First off, voting districts are the prime target of gerrymandering. There's nothing random about them, their borders or the political demographics of the people therein. Take a look at the actual voting districts in Pima county. Those shapes aren't random. The two leftmost districts are 1 and 2. Note that 1 (the square) has a tiny section out of it on the lower right so that district 2 can continue around it. Note the district in the upper right that is entirely surrounded by another district. All these things are done specifically to make sure incumbents stay incumbent.
Second, this is the Republican primary, so only Republicans are voting. That means the more liberal a voting district is, the fewer people there are voting. It's not unreasonable to expect that the more liberal a district is, the Republicans within that district would lean to the left of the spectrum within their party.
Finally, if you look at the actual vote count details per precinct you'll notice that the more votes were cast in a precinct, the higher the turnout was.

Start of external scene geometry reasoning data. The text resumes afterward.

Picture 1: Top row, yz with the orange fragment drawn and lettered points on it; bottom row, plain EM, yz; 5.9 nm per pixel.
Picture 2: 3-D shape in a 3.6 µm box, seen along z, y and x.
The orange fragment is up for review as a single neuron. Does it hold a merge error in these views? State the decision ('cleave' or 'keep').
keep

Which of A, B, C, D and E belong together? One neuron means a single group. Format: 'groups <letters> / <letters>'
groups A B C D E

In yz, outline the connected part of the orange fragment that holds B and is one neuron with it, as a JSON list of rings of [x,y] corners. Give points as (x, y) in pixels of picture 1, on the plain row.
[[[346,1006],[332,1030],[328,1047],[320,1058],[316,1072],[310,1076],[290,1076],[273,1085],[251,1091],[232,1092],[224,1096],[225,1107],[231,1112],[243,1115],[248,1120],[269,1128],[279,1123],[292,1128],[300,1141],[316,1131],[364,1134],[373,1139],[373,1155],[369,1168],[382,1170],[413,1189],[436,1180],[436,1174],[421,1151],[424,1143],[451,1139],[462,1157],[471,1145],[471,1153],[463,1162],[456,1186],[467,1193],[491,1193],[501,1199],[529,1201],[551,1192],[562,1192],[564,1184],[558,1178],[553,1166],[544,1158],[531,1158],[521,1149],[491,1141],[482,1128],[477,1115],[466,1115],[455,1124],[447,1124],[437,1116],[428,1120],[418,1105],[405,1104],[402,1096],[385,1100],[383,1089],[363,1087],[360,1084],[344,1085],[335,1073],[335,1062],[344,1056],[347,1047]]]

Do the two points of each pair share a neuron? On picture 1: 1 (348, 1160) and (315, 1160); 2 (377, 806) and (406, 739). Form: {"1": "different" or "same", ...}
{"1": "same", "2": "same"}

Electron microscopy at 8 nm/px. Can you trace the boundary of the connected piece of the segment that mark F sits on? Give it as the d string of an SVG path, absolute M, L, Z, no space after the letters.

In every case where it's over 4 digits, the turnout is over 50%. In some cases it's much higher. That's not random either. That's the result of campaigning. If I were Romney's campaign manager for AZ, I'd have been spending my money trying to get out the vote in the districts where it would do the most good.
Ultimately, manipulating data and seeing curves doesn't prove fraud. You have to spend the bulk of your time explaining why you'd expect to see something other than curves. The article doesn't do that. It just asserts that 'curves = fraud', presumably hoping that those who link it and pass it along won't think too hard about it.
Work on re-electing Obama. Don't get suckered into wearing the tin-foil hat.